Nel cuore della città ha aperto una realtà dedicata a eventi, incontri e format per valorizzare identità, relazioni e nuove progettualità. Lo spazio ospiterà iniziative legate ai grandi appuntamenti della città
In un palazzo settecentesco tra via Oberdan e l’antico vicolo della Mandria prende vita Atelier Tubertini, il nuovo spazio ideato e diretto da Anna Capraro che unisce sotto lo stesso tetto un centro eventi, un polo di formazione e uno studio di consulenza. L’obiettivo dichiarato è promuovere percorsi di crescita umana e professionale, mettendo in dialogo cultura, arte e mondo dell’impresa.

Una delle sale dello spazio di Anna Capraro (Foto © Atelier Tubertini).
Un palazzo storico, un progetto contemporaneo
La sede scelta è Palazzo Tubertini, ricostruito nel 1770 su progetto dell’architetto Giandomenico Dotti e custode di secoli di storia bolognese. Oggi torna oggi a rianimarsi sulla base di un’iniziativa imprenditoriale che, secondo i promotori, non trova eguali in Italia. Gli ambienti, distribuiti su due livelli, sono stati restaurati con materiali e colori naturali mentre i volumi morbidi sono illuminati da luci studiate per favorire concentrazione e serenità.
Atelier Tubertini è un hub aperto alla città e alle sue esigenze: un luogo dove imprenditori, manager e professionisti si incontrano e si confrontano. Uno spazio podcast è attrezzato con le migliori tecnologie e può essere richiesto per talk e nuove progettualità.

L’intervista a Eva Robin’s nella sala podcast (Foto © Atelier Tibertini).
Chi è Anna Capraro
Originaria di Aquino, in provincia di Frosinone, Anna Capraro porta con sé oltre vent’anni di esperienza in contesti aziendali multinazionali, dove ha ricoperto ruoli direttivi legati a organizzazione, comunicazione, marketing e trasformazione d’impresa. Al percorso professionale ha affiancato due master — in Business Administration con specializzazione in Marketing e in Digital Marketing e International Business — oltre a una formazione in Strategic Counseling e Professional Coaching, che le ha permesso di iscriversi all’Albo dei Coach Professionisti ai sensi della Legge 4/2013.
Oggi porta nel capoluog felsineo un progetto autonomo che racconta anche un percorso personale di leadership femminile, costruito – spiegano dall’ufficio stampa – conciliando realizzazione professionale e vita familiare.
«Per raggiungere un risultato che un cliente si aspetta da me non ci metto dieci giorni o un mese semplicemente perché sono veloce», racconta Capraro. «Ci metto dieci giorni o un mese più ventitré anni di esperienza. Strategie, modelli e strumenti esistono già: il vero valore è saperli adattare alla realtà specifica di un’impresa o di una persona. Ogni percorso richiede una costruzione su misura, perché non esistono soluzioni valide per tutti».

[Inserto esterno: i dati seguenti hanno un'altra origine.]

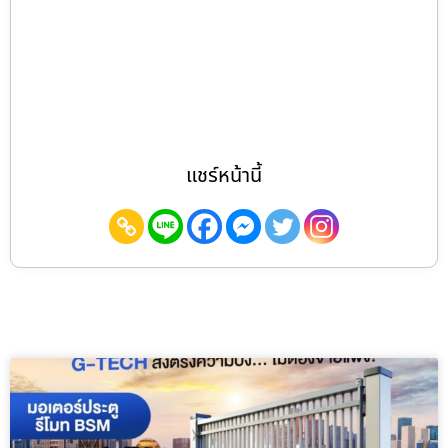
แชร์หน้านี้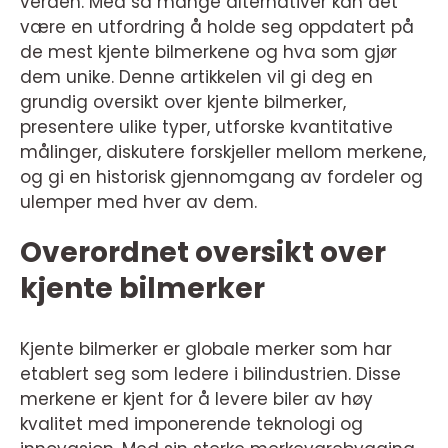
verden. Med så mange alternativer kan det
være en utfordring å holde seg oppdatert på
de mest kjente bilmerkene og hva som gjør
dem unike. Denne artikkelen vil gi deg en
grundig oversikt over kjente bilmerker,
presentere ulike typer, utforske kvantitative
målinger, diskutere forskjeller mellom merkene,
og gi en historisk gjennomgang av fordeler og
ulemper med hver av dem.
Overordnet oversikt over
kjente bilmerker
Kjente bilmerker er globale merker som har
etablert seg som ledere i bilindustrien. Disse
merkene er kjent for å levere biler av høy
kvalitet med imponerende teknologi og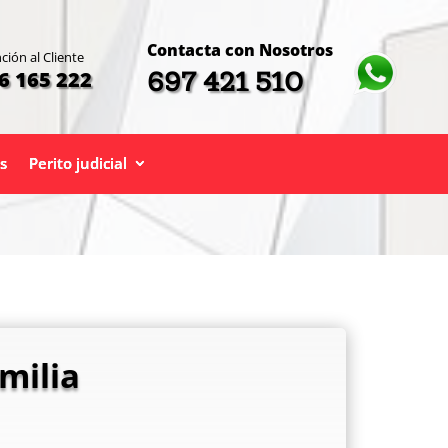
Contacta con Nosotros
ción al Cliente
697 421 510
6 165 222
s
Perito judicial
milia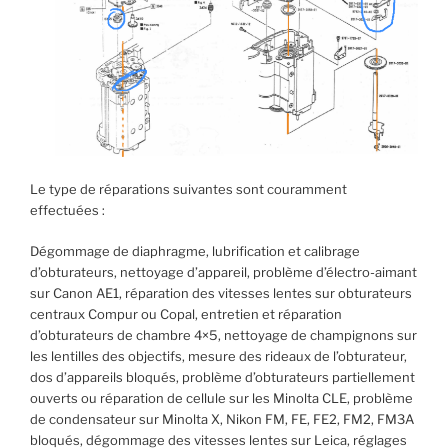
Le type de réparations suivantes sont couramment
effectuées :
Dégommage de diaphragme, lubrification et calibrage
d’obturateurs, nettoyage d’appareil, problème d’électro-aimant
sur Canon AE1, réparation des vitesses lentes sur obturateurs
centraux Compur ou Copal, entretien et réparation
d’obturateurs de chambre 4×5, nettoyage de champignons sur
les lentilles des objectifs, mesure des rideaux de l’obturateur,
dos d’appareils bloqués, problème d’obturateurs partiellement
ouverts ou réparation de cellule sur les Minolta CLE, problème
de condensateur sur Minolta X, Nikon FM, FE, FE2, FM2, FM3A
bloqués, dégommage des vitesses lentes sur Leica, réglages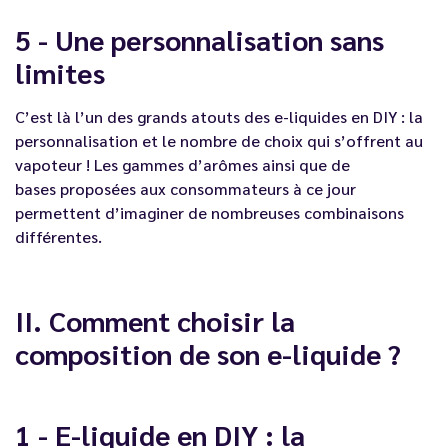
5 - Une personnalisation sans
limites
C’est là l’un des grands atouts des
e-liquides en DIY
: la
personnalisation et le nombre de choix qui s’offrent au
vapoteur ! Les gammes d’
arômes
ainsi que de
bases
proposées aux consommateurs à ce jour
permettent d’imaginer de nombreuses combinaisons
différentes.
II. Comment choisir la
composition de son e-liquide ?
1 - E-liquide en DIY : la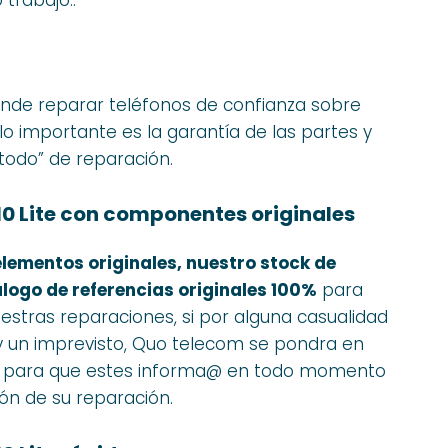
nde reparar teléfonos de confianza sobre
 lo importante es la garantía de las partes y
odo” de reparación.
0 Lite con componentes originales
elementos originales, nuestro stock de
logo de referencias originales 100%
para
uestras reparaciones, si por alguna casualidad
ay un imprevisto, Quo telecom se pondra en
 para que estes informa@ en todo momento
ión de su reparación.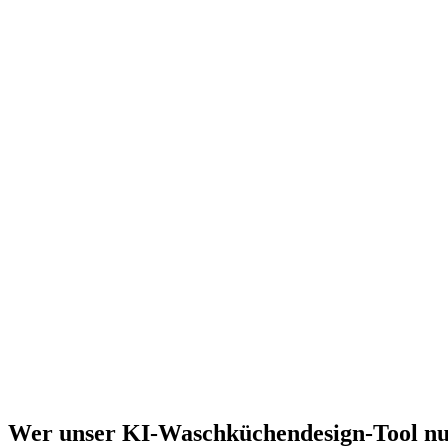
Grundriss planen
Stauraum gestalten
Nische planen
Wer unser KI-Waschküchendesign-Tool nu
Kostenlos starten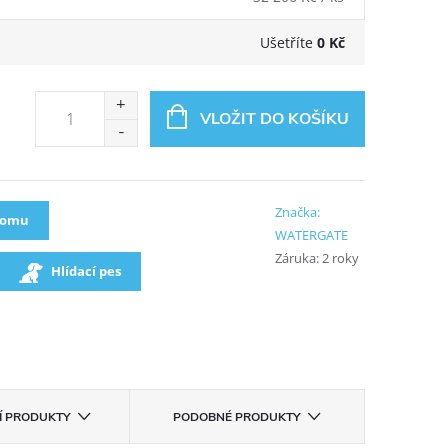
Ušetříte
0 Kč
VLOŽIT DO KOŠÍKU
Značka:
oomu
WATERGATE
Záruka
:
2 roky
Hlídací pes
CÍ PRODUKTY
PODOBNÉ PRODUKTY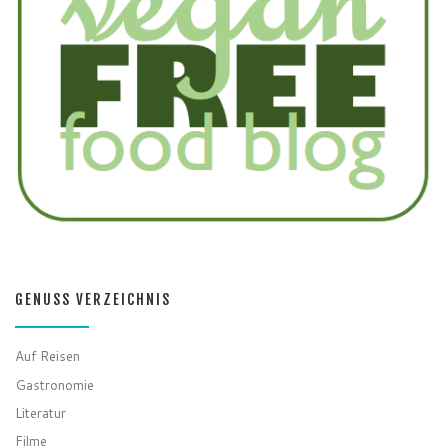
GENUSS VERZEICHNIS
Auf Reisen
Gastronomie
Literatur
Filme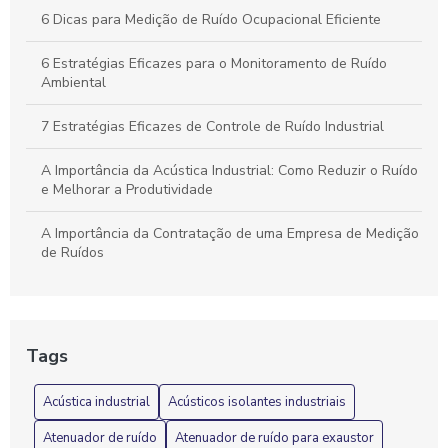
6 Dicas para Medição de Ruído Ocupacional Eficiente
6 Estratégias Eficazes para o Monitoramento de Ruído
Ambiental
7 Estratégias Eficazes de Controle de Ruído Industrial
A Importância da Acústica Industrial: Como Reduzir o Ruído
e Melhorar a Produtividade
A Importância da Contratação de uma Empresa de Medição
de Ruídos
A Importância do Isolamento Acústico em Máquinas
Industriais: Benefícios e Soluções
Tags
Acústica industrial e suas soluções para ambientes de
trabalho mais silenciosos
Acústica industrial
Acústicos isolantes industriais
Acústica Industrial: 7 Dicas para Reduzir Ruídos
Atenuador de ruído
Atenuador de ruído para exaustor
Eficazmente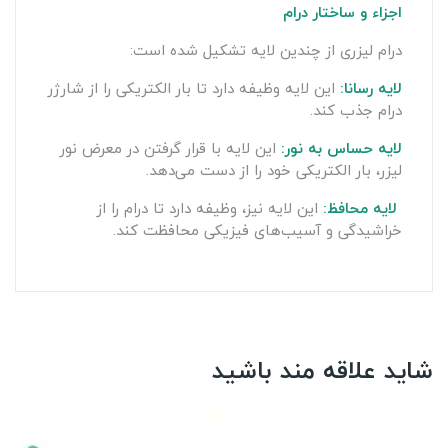
اجزاء و ساختار درام
درام لیزری از چندین لایه تشکیل شده است:
لایه رسانا:
این لایه وظیفه دارد تا بار الکتریکی را از شارژر
درام جذب کند.
لایه حساس به نور:
این لایه با قرار گرفتن در معرض نور
لیزر، بار الکتریکی خود را از دست می‌دهد.
لایه محافظ:
این لایه نیز، وظیفه دارد تا درام را از
خراشیدگی و آسیب‌های فیزیکی محافظت کند.
شاید علاقه مند باشید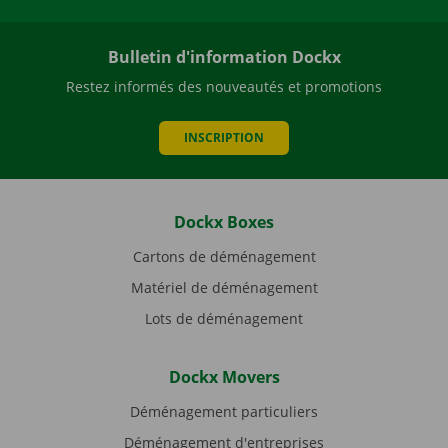
Bulletin d'information Dockx
Restez informés des nouveautés et promotions
INSCRIPTION
Dockx Boxes
Cartons de déménagement
Matériel de déménagement
Lots de déménagement
Dockx Movers
Déménagement particuliers
Déménagement d'entreprises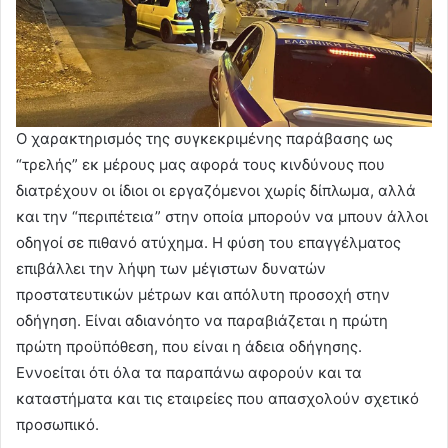
Ο χαρακτηρισμός της συγκεκριμένης παράβασης ως
“τρελής” εκ μέρους μας αφορά τους κινδύνους που
διατρέχουν οι ίδιοι οι εργαζόμενοι χωρίς δίπλωμα, αλλά
και την “περιπέτεια” στην οποία μπορούν να μπουν άλλοι
οδηγοί σε πιθανό ατύχημα. Η φύση του επαγγέλματος
επιβάλλει την λήψη των μέγιστων δυνατών
προστατευτικών μέτρων και απόλυτη προσοχή στην
οδήγηση. Είναι αδιανόητο να παραβιάζεται η πρώτη
πρώτη προϋπόθεση, που είναι η άδεια οδήγησης.
Εννοείται ότι όλα τα παραπάνω αφορούν και τα
καταστήματα και τις εταιρείες που απασχολούν σχετικό
προσωπικό.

Anna Capraro (Foto © Atelier Tubertini).
Arte, coaching e il calendario cittadino
Il programma che si svilupperà da settembre è in fase di definizione ma sono stati preannunciati diversi appuntamenti interessanti. In merito all’arte, sarà ospite d’onore di alcune iniziative l’artista internazionale Gianluca Patti che porterà a Bologna una ricerca personale espressiva che trasforma l’arte in strumento di riflessione su sostenibilità e ambiente, temi che torneranno anche in altre iniziative aperte al pubblico insieme a istituzioni e cittadini.
Sul fronte della formazione, tra i progetti in cantiere spicca L’Atelier della Mente, format sviluppato con Pasquale Adamo, executive coach e fondatore di Master Coach Italia, dedicato alla consapevolezza personale e al cambiamento. Con Adamo nasceranno anche altri percorsi su comunicazione, leadership e crescita individuale, pensati sia per privati sia per professionisti.
Atelier Tubertini guarda inoltre al calendario degli eventi culturali, fieristici e sportivi che scandiscono l’anno bolognese, con format temporanei, interviste e podcast pensati per intercettare i temi di volta in volta al centro dell’attenzione cittadina.

Il piano superiore (Foto © Atelier Tubertini).
«Non esistono ricette universali»
A chiudere la presentazione del progetto è ancora Anna Capraro, che affida a una riflessione personale il senso dell’iniziativa:
«Per molti anni ho vissuto le aziende dall’interno, condividendone sfide, trasformazioni e momenti complessi. È lì che ho imparato che non esistono ricette universali: ogni organizzazione e ogni persona hanno bisogno di ascolto, metodo e soluzioni costruite su misura. Atelier Tubertini nasce con l’ambizione di mettere esperienze e competenze al servizio delle persone e creare occasioni concrete di incontro, conoscenza, opportunità e crescita».